Patients suffering from serious diseases, such as diabetes, cancer, and HIV/AIDS, could only be seen on specific clinic rotations. If students were unable to have direct contact with a mandatory health condition required for competency (due to a lack of patients and a lack of variety of disease in the clinic overall), students could present to fellow students on their clinic shift on the disease/condition to earn competency. A presentation usually lasted about 10 minutes and would cover the basic etiology, differential diagnosis, and naturopathic and/or medical treatments of a condition.

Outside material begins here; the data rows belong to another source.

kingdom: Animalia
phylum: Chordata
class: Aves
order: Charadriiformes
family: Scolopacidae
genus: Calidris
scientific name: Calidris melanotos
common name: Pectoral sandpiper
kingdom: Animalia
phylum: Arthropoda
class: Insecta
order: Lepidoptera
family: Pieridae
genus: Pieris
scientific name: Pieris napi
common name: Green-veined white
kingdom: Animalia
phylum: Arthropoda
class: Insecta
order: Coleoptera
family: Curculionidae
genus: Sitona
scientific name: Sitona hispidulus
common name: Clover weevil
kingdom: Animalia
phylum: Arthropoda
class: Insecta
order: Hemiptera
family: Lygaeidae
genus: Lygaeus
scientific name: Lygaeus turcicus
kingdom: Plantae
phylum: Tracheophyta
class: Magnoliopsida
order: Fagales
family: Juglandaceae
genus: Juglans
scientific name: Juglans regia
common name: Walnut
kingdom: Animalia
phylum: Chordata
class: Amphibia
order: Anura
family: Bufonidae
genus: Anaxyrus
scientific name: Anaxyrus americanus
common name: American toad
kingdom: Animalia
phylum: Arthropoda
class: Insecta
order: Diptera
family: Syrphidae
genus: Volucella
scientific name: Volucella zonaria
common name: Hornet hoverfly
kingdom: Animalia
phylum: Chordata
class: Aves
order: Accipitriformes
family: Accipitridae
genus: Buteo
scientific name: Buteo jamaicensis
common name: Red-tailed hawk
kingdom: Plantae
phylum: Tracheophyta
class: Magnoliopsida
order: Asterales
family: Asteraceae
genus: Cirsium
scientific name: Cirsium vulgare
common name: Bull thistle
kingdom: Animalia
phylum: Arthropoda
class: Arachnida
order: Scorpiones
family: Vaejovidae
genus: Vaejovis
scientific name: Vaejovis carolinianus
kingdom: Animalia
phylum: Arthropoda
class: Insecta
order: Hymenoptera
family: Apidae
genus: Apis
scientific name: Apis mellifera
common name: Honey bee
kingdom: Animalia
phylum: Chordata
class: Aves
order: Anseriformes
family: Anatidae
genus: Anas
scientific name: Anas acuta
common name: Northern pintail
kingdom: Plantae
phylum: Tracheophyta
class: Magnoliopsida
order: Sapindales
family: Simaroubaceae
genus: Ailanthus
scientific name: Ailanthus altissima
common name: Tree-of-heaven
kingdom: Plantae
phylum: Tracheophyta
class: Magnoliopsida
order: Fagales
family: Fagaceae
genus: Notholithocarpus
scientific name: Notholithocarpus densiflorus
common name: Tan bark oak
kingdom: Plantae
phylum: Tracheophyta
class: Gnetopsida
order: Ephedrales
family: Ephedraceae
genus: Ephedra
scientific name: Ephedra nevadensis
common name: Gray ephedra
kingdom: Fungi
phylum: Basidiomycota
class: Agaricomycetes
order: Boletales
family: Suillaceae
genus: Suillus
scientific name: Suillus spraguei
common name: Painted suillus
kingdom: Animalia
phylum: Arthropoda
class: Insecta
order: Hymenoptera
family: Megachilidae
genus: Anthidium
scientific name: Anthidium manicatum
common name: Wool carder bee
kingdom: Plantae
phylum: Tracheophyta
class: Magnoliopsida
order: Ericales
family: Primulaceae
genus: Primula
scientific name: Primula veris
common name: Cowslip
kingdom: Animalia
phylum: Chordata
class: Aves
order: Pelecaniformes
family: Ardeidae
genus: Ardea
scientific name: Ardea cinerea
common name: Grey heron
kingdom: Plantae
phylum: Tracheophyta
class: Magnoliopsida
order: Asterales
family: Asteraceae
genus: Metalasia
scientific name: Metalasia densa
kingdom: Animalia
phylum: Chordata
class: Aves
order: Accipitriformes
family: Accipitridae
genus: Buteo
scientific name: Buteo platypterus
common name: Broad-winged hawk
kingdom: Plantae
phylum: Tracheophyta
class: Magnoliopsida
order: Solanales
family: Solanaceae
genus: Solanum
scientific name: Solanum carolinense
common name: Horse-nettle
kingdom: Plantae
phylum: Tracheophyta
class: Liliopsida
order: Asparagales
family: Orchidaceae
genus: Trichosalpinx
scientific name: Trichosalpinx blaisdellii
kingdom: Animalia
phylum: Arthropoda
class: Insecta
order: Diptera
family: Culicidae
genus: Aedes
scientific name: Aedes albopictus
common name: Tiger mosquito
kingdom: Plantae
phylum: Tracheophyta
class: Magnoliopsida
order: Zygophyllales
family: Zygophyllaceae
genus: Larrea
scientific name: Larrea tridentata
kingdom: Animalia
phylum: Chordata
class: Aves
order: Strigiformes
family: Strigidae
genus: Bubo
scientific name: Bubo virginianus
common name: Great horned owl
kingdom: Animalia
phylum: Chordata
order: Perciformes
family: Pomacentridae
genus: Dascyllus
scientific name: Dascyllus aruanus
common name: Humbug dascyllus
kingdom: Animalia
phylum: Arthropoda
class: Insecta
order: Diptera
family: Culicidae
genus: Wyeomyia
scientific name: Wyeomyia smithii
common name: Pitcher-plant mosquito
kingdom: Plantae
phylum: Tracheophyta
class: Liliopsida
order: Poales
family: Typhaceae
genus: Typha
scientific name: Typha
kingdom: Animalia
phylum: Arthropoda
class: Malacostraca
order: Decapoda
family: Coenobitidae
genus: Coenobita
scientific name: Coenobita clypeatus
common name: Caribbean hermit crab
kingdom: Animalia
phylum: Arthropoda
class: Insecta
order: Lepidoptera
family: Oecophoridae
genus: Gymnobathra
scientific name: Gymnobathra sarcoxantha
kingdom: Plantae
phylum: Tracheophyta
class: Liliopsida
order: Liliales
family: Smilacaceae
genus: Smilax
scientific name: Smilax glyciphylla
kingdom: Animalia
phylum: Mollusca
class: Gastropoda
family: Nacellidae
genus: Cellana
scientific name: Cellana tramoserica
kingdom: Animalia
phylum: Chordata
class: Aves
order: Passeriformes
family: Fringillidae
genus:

They were considered to be competent in treating all cardiovascular diseases by seeing two patients with any type of cardiovascular disease? This is incredible. Also, please take note of what Britt says about the dearth of patients with serious disease. This is incredibly important to note. You can’t be a good primary care doctor unless you’ve seen a lot of serious disease. Here’s the thing. Any idiot can diagnose and treat 90% of what we see on a daily basis in a primary care office. The problem is with the other 10%. Those are the patients with strange presentations of either common or rare illnesses. You need to have seen a ton of stuff to be able to accurately diagnose a patient who is presenting in this way.
Now, I posted above about patient contact during my third year medicine rotation. In the fourth year, I did a medicine sub-internship. This is basically where as a fourth-year student, you pretty much function as an intern. So it was more of the crazy rounding schedule above, plus some.
Once I graduated, the training wasn’t finished. Internal medicine is a 3 year residency. You’re not supposed to work more than 80 hours a week (what a luxury!) but in truth, we often did. By my calculations, going off of 80 hour weeks, I had more than 11,000 hours of patient care in my 3 years of residency.
Naturopaths don’t do a residency.
Tell me again how they’re qualified to call themselves primary care physicians?
Do you want to see the doctor who is considered competent to treat all cardiovascular disease after seeing two patients with hypertension? Or do you want the doctor who has completed over 12,000 hours of training in internal medicine alone, not to mention several thousand hours of surgery, OB/GYN, psychiatry, pediatrics, family medicine, and neurology?
Your choice. Your decision. After all, it’s your life. Literally.